RRHH II

Ayer escribía sobre la necesidad de una renovación urgente de la función de RRHH y en el caso de que no quede ninguna tarea, la desaparición de muchos departamentos «de personal» que hace años que dejaron de tener sentido ¿O deberíamos decir que habría que aplicar uno de esos «procesos» con nombre políticamente correcto que tanto aprecian? REINGENIERÍA.

Porque vamos a ver,
Los comerciales venden.
Los de producción fabrican y se pelean con los de ventas.
Los de logística tratan de mover los productos a bajo coste y a tiempo y sufren las críticas de los de producción y de los de ventas.
Los de finanzas y administración gestionan los euros y los presupuestos y aprietan las clavijas a todos los departamentos.
Los de marketing ayudan a establecer lo que quieren los clientes y se pelean con todos.

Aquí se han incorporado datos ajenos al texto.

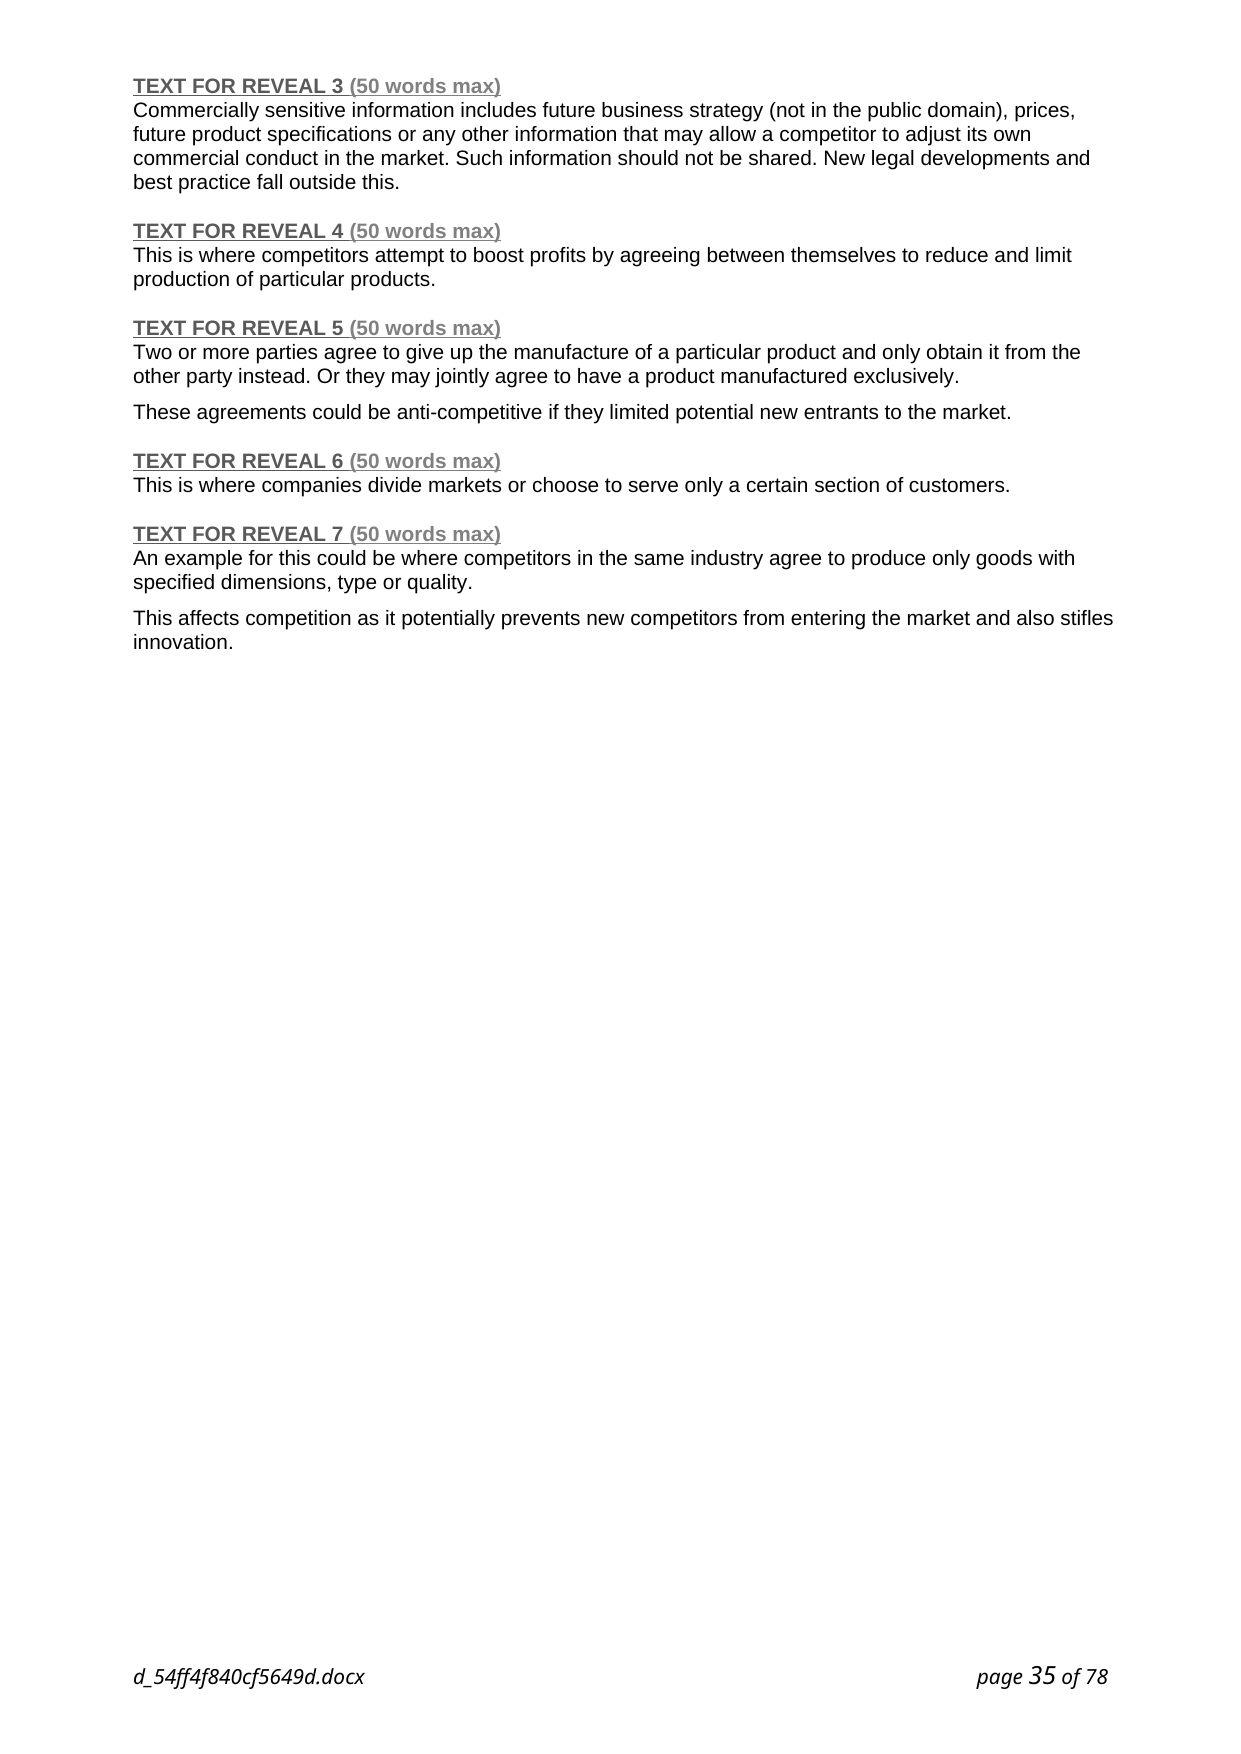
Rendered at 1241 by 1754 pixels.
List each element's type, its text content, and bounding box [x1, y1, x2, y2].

text TEXT FOR REVEAL 7 (50 words max) [133, 522, 1132, 546]
text An example for this could be where competitors in the same industry agree to produce only goods with specified dimensions, type or quality. [133, 546, 1132, 594]
text Two or more parties agree to give up the manufacture of a particular product and only obtain it from the other party instead. Or they may jointly agree to have a product manufactured exclusively. [133, 339, 1132, 387]
text TEXT FOR REVEAL 4 (50 words max) [133, 219, 1132, 243]
text These agreements could be anti-competitive if they limited potential new entrants to the market. [133, 400, 1132, 424]
text This is where companies divide markets or choose to serve only a certain section of customers. [133, 473, 1132, 497]
text This is where competitors attempt to boost profits by agreeing between themselves to reduce and limit production of particular products. [133, 243, 1132, 291]
text TEXT FOR REVEAL 6 (50 words max) [133, 449, 1132, 473]
text Commercially sensitive information includes future business strategy (not in the public domain), prices, future product specifications or any other information that may allow a competitor to adjust its own commercial conduct in the market. Such information should not be shared. New legal developments and best practice fall outside this. [133, 98, 1132, 194]
text TEXT FOR REVEAL 5 (50 words max) [133, 316, 1132, 339]
text This affects competition as it potentially prevents new competitors from entering the market and also stifles innovation. [133, 606, 1132, 654]
text TEXT FOR REVEAL 3 (50 words max) [133, 74, 1132, 98]
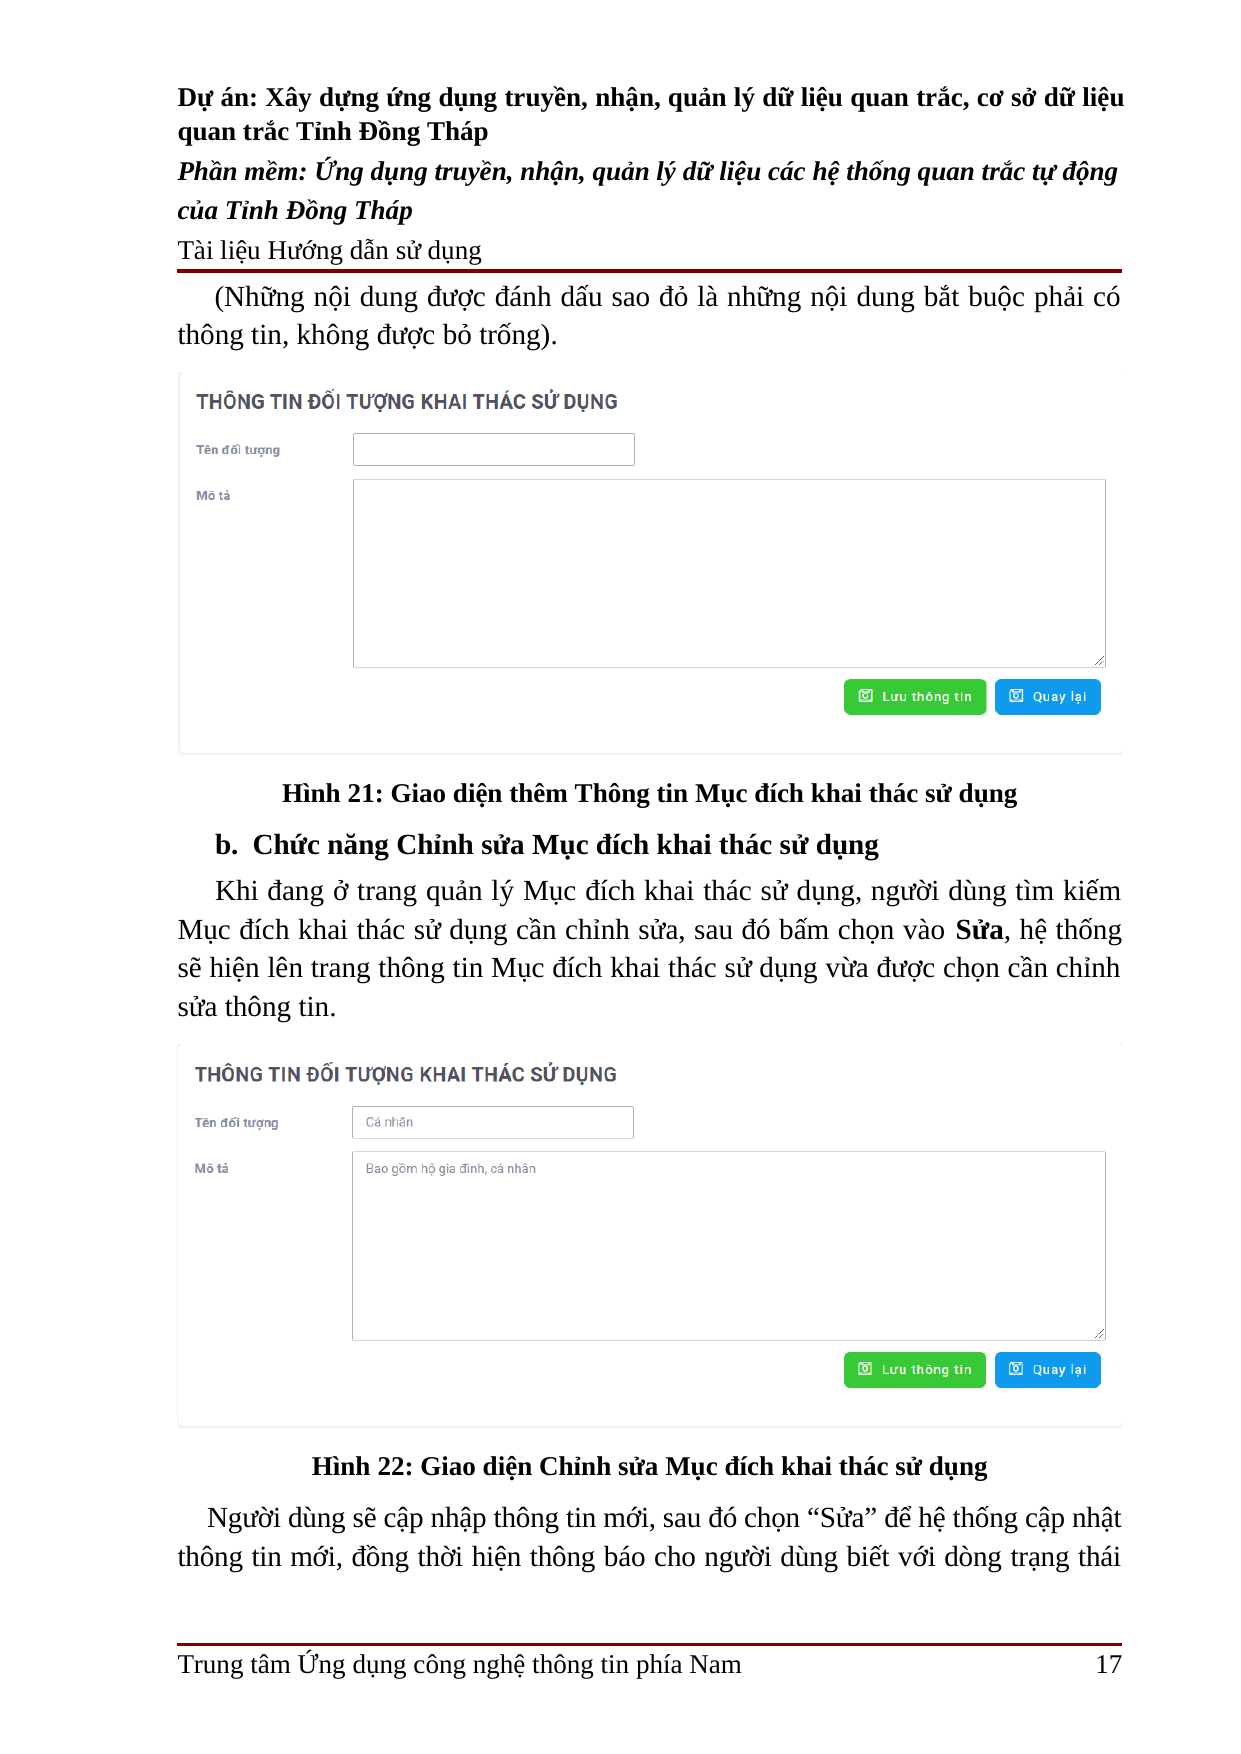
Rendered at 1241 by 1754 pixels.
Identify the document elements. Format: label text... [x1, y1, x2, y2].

text Khi đang ở trang quản lý Mục đích khai thác sử dụng, người dùng tìm kiếm Mục đích khai thác sử dụng cần chỉnh sửa, sau đó bấm chọn vào Sửa, hệ thống sẽ hiện lên trang thông tin Mục đích khai thác sử dụng vừa được chọn cần chỉnh sửa thông tin. [177, 873, 1122, 1023]
text (Những nội dung được đánh dấu sao đỏ là những nội dung bắt buộc phải có thông tin, không được bỏ trống). [177, 279, 1122, 351]
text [177, 1500, 1122, 1572]
picture [177, 1044, 1123, 1429]
list Chức năng Chỉnh sửa Mục đích khai thác sử dụng [215, 827, 1122, 861]
text Hình : Giao diện Chỉnh sửa Mục đích khai thác sử dụng [177, 1450, 1122, 1481]
picture [177, 372, 1123, 756]
text Hình : Giao diện thêm Thông tin Mục đích khai thác sử dụng [177, 777, 1122, 808]
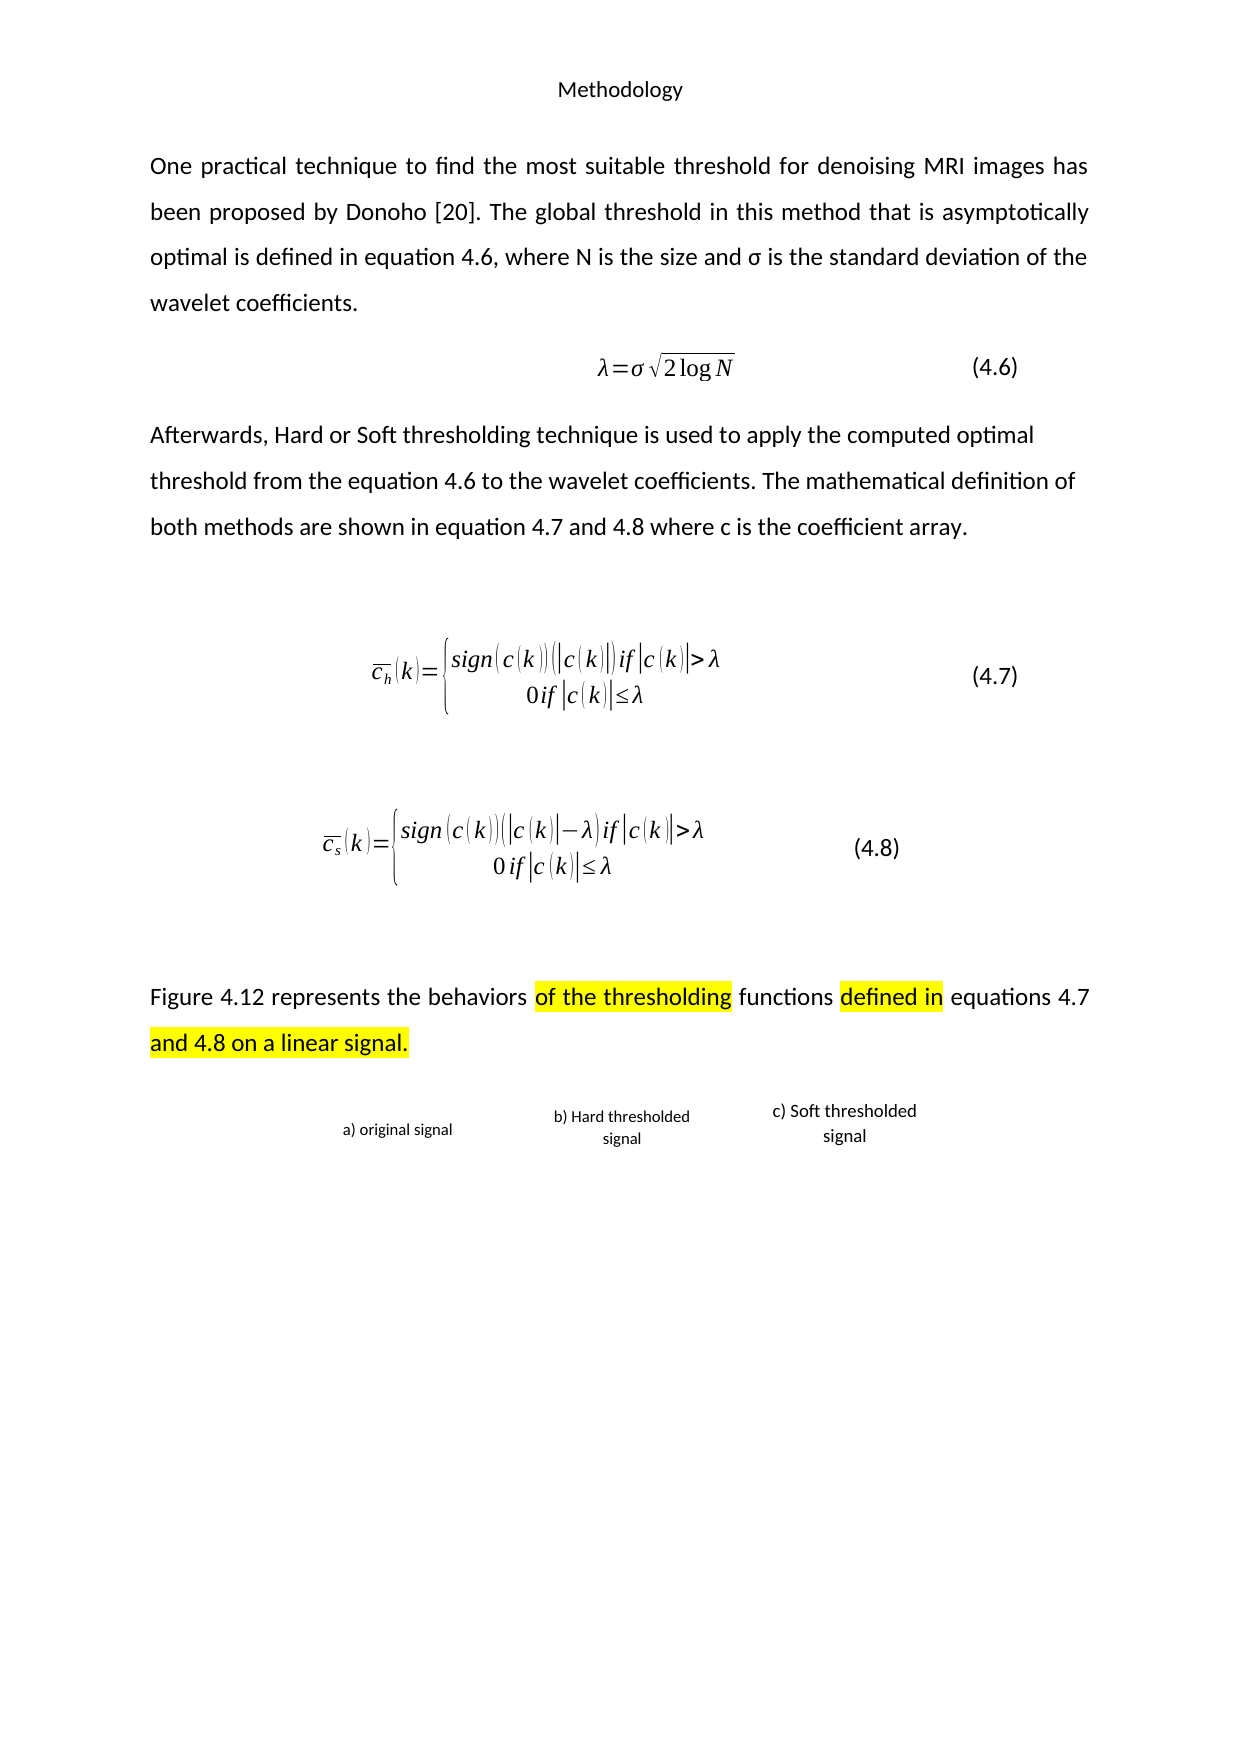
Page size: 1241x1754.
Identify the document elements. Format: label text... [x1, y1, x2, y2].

text (4.6) [150, 349, 1090, 385]
text (4.8) [300, 807, 1090, 887]
text One practical technique to find the most suitable threshold for denoising MRI images has been proposed by Donoho [20]. The global threshold in this method that is asymptotically optimal is defined in equation 4.6, where N is the size and σ is the standard deviation of the wavelet coefficients. [150, 150, 1090, 318]
text Figure 4.12 represents the behaviors of the thresholding functions defined in equations 4.7 and 4.8 on a linear signal. [150, 981, 1090, 1058]
text (4.7) [300, 636, 1090, 716]
text Afterwards, Hard or Soft thresholding technique is used to apply the computed optimal threshold from the equation 4.6 to the wavelet coefficients. The mathematical definition of both methods are shown in equation 4.7 and 4.8 where c is the coefficient array. [150, 420, 1090, 542]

Todos tienen una función clara y que proporciona resultados medibles, pero, hoy en dia ¿cual es la verdadera función de RRHH?
¿Seleccionar personas?, eso se subcontrata.
¿Formación?, eso se subcontrata.
¿Negociar los convenios?, tal y como lo hacen, mejor sería que lo hiciese alguien que esté acostubrado a pensar con mentalidad de ganar-ganar, por ejemplo alguien con una trayectoria como comercial de éxito.
¿Pagar las nóminas? Ya está informatizado y no pasaría nada porque finanzas o administración se hiciese cargo. Eso si no se subcontrata y lo gestionan a miles de kilometros de aquí. Al fin y al cabo son solo datos. A veces, se comportan como si las nóminas las pagasen con su dinero.

Entonces ¿como consiguen mantener sus privilegios? Me cuentan quienes conocen bien este mundo que se agarran como lapas a cualquier tendencia de gestión importada que tenga un periodo de desarrollo e implantación lo suficientemente largo como para mantenerles en su despacho de la zona noble hasta encontrar otro «juguete» o una salida mejor remunerada.

Y afortunadamente para ellos, tendencias de gestión hay muchas, son como la moda, llegan, te sacan el dinero y cuando te quieres dar cuenta ya no sirven para nada.

Al mismo tiempo, se da la circunstancia de que son los que tienen las llaves de nuestros «garbanzos». No son los propietarios pero se comportan como tales. Son los que igual que un portero macarra de discoteca, te permiten entrar o te echan siguiendo criterios subjetivos bajo la apariencia de procesos científicos. Son los que deciden cual es tu valor y tu función. Y por eso, deben estar siempre a la sombra de quienes les da las ordenes.

Hace unos meses se me ocurrió ir a un acto sobre el futuro de los RRHH o algo similar. Allí se juntaron muchísimos responsables de ese departamento. Es curioso como los actos relacionados con los RRHH siempre están abarrotados. Me hace pensar que o tienen mucho tiempo libre o les encanta establecer contactos por lo que pudiera pasar o ambas cosas. El caso es que llegó un momento de gran camaradería y se sintieron libres para decir lo que pensaban hasta que en el climax, va uno de los ponentes y dice entusiasmado: «Pero que coño, si todos sabemos para lo que nos han contratado, para exprimir al máximo a la gente» (Risas y gestos de asentimiento en plan club de la comedia).

¿Escandaloso? No lo creo. El que hagan explícito algo que todos sabemos, no es ninguna novedad. El problema es que con esa mentalidad de estar encantados de conocerse y pensar que son la pera limonera se han convertido en un departamento jurásico que no piensa que hay otras formas de hacer las cosas y que existen unos seres blanditos y que hacen ruido, que se llaman personas.

Se supone que gestionan personas, pero ¿Eso no lo hace mejor la persona con la que trabajas directamente y te conoce? ¿No sería mejor responsable de decidir tu formación la persona que te dirige? Yo creo que si. Pero en muchos casos, los responsables de RRHH se han convertido en barreras en lugar de ser facilitadores. No son quienes seleccionan el talento, sino quienes descartan los CV siguiendo el criterio de un consultor, de una teoría extravagante sobre algo abstracto y subjetivo o quien sabe que.

Creo que llegan buenos tiempos para las personas y para las empresas. Se acaba la seguridad pero también el sentido paternalista de las compañías. A partir de ahora cada uno es responsable de su carrera profesional. Ya no somos asalariados, somos proveedores de servicios. Ya nadie podrá decirnos como debemos comportarnos o como podemos ser. Simplemente nos dirán que esperan de nosotros y a que precio. Lo demás son conceptos del siglo pasado.

Si el departamento de RRHH quiere seguir existiendo tendrá que reconvertirse en algo parecido a un departamento de compras con mucho instinto de cazatalentos.